“Few days” delay for damaged 787 piece
Damage transacted to common of Boeing’s 787 Dreamliner test planes will create “a few days’ delay” after a worker used the wrong fasteners in office of the fuselage, according to Alenia North America, which helped build the portion.
The damage occurred when a temporary worker put wrong fasteners into 11 holes in the mid-body fuselage of the fourth flight-test plane, damaging a foot-long area, an Alenia official before-mentioned Tuesday in Rome. Alenia is a unit of Italy’s Finmeccanica.
“It was repaired with success through the usual procedure, which was a carbon-fiber patch,” said the official, who declined to be identified. “The only consequence is a few days’ impede to the delivery of the fuselage.”
The 787 program has already been set back at least 14 months from its original target of entering service in May 2008, amid parts shortages, a redesign of the wing section and vendor delays.

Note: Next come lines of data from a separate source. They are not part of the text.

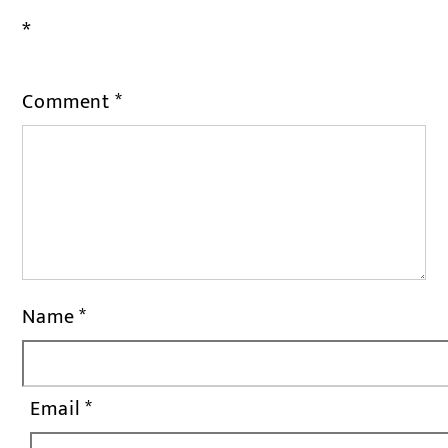
*
Comment
*
Name
*
Email
*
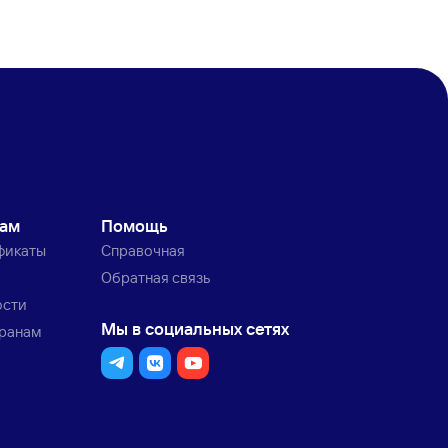
кам
Помощь
фикаты
Справочная
Обратная связь
ости
Мы в социальных сетях
транам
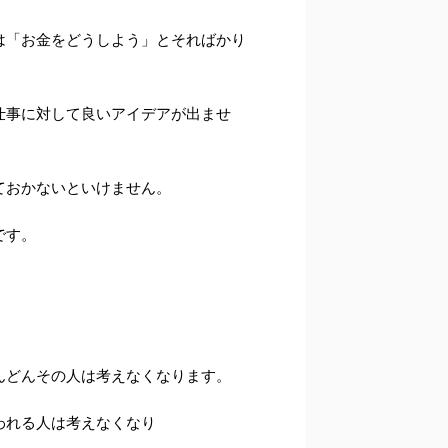
は「お金をどうしよう」とそればかり
仕事に対して良いアイデアが出ませ
ておかないといけません。
です。
んどんその人は考えなくなります。
われる人は考えなくなり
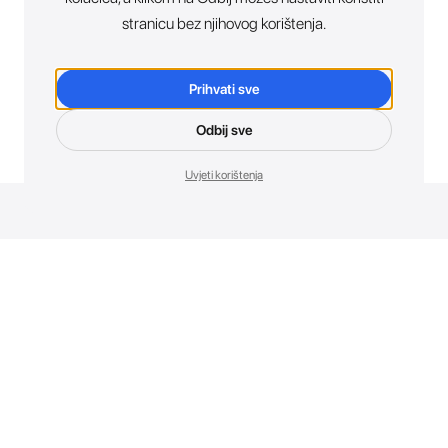
stranicu bez njihovog korištenja.
Prihvati sve
Odbij sve
Uvjeti korištenja
Novosti. Direktno u tvoj inbox.
Budi prvi koji otkriva sve o novim uređajima, promocijama i
događajima u AT Store-u.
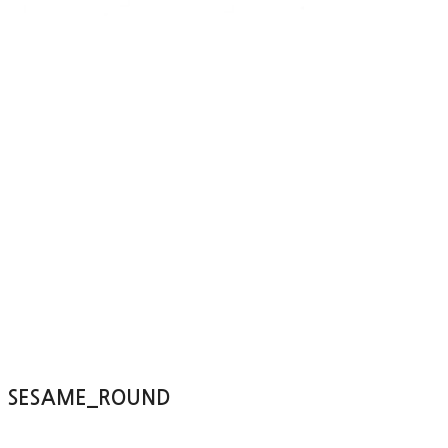
SESAME_ROUND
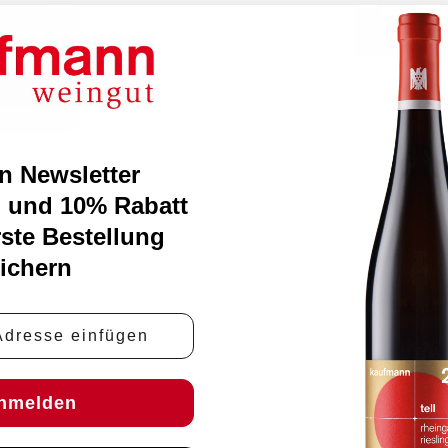
n Newsletter
 und 10% Rabatt
rste Bestellung
ichern
e
nmelden
2022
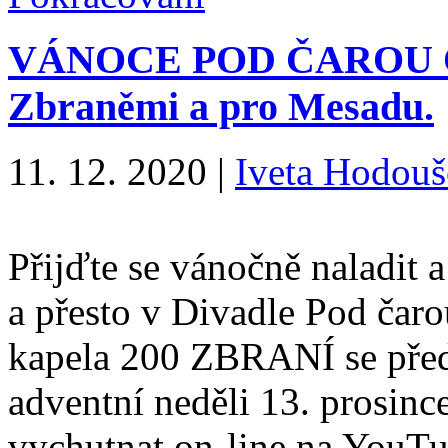
VÁNOCE POD ČAROU ON-
Zbraněmi a pro Mesadu.
11. 12. 2020
|
Iveta Hodou
Přijďte se vánočně naladit 
a přesto v Divadle Pod čaro
kapela 200 ZBRANÍ se předs
adventní neděli 13. prosince
vychutnat on-line na You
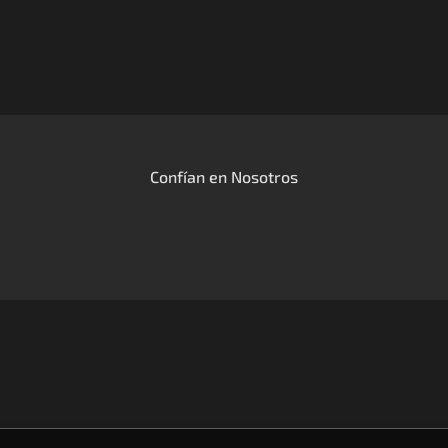
Confían en Nosotros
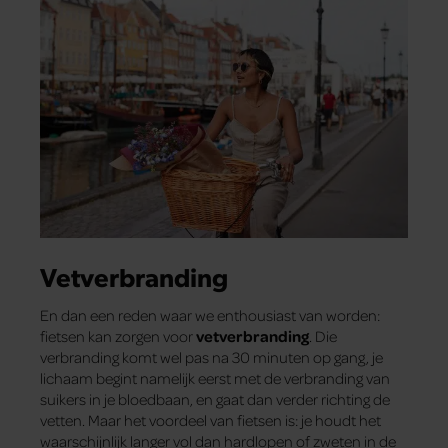
Vetverbranding
En dan een reden waar we enthousiast van worden:
fietsen kan zorgen voor
vetverbranding
. Die
verbranding komt wel pas na 30 minuten op gang, je
lichaam begint namelijk eerst met de verbranding van
suikers in je bloedbaan, en gaat dan verder richting de
vetten. Maar het voordeel van fietsen is: je houdt het
waarschijnlijk langer vol dan hardlopen of zweten in de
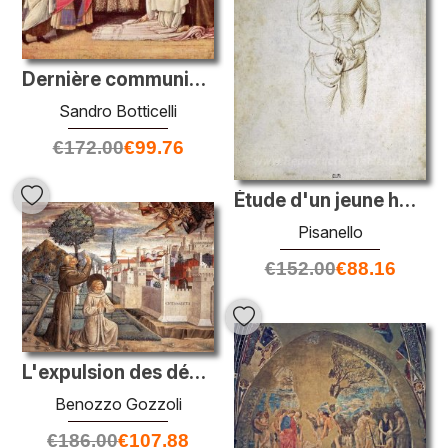
Dernière communion de St Jerome
Sandro Botticelli
€
172.00
€
99.76
Étude d'un jeune homme avec ses mains attachées derrière son dos
Pisanello
€
152.00
€
88.16
L'expulsion des démons d'Arezzo
Benozzo Gozzoli
€
186.00
€
107.88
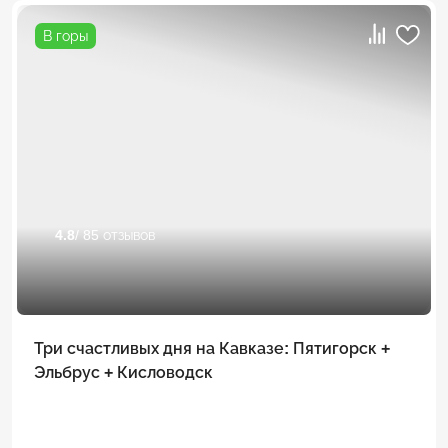
В горы
4.8
/ 85 отзывов
Три счастливых дня на Кавказе: Пятигорск +
Эльбрус + Кисловодск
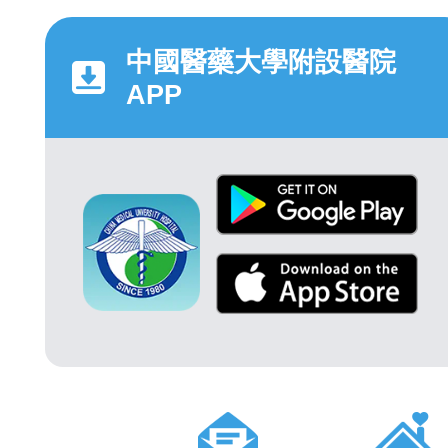
中國醫藥大學附設醫院
APP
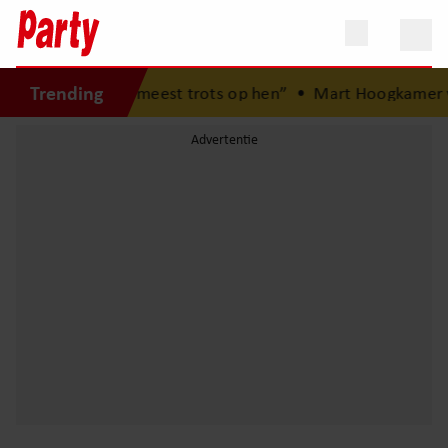
Trending
ren: “Ik ben het meest trots op hen”
•
Mart Hoogkamer ve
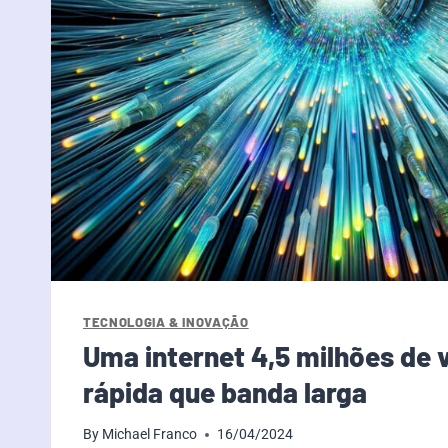
TECNOLOGIA & INOVAÇÃO
Uma internet 4,5 milhões de 
rápida que banda larga
By
Michael Franco
16/04/2024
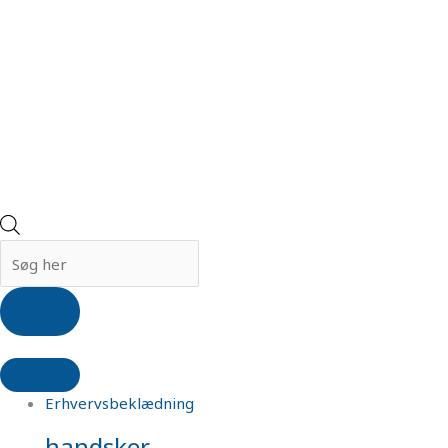
Erhvervsbeklædning
handsker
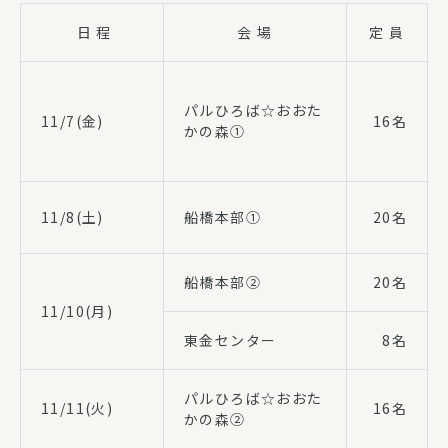
日 程
会 場
定 員
パルひろば☆おおた
11/7(金)
16名
かの森①
11/8(土)
船橋本部①
20名
船橋本部②
20名
11/10(月)
東金センター
8名
パルひろば☆おおた
11/11(火)
16名
かの森②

Boeing spokeswoman Yvonne Leach said Monday the company is reviewing whether the damage self-reliance have an meaning attached the well stocked program’s table.
The piece was built by Global Aeronautica, a Boeing venture with Alenia in Charleston, S.C.
The 787, the first arising from traffic aircraft made chiefly of carbon-composite material instead of aluminum, is subsistence built in sections by dint of. suppliers in the U.S., Italy and Japan, who ship the parts to Boeing’s Everett plant since final legislature.
Alenia declared in a statement Tuesday that the contractor responsible for the error was an experienced aviation mechanic brought in from elsewhere. The individual was fired.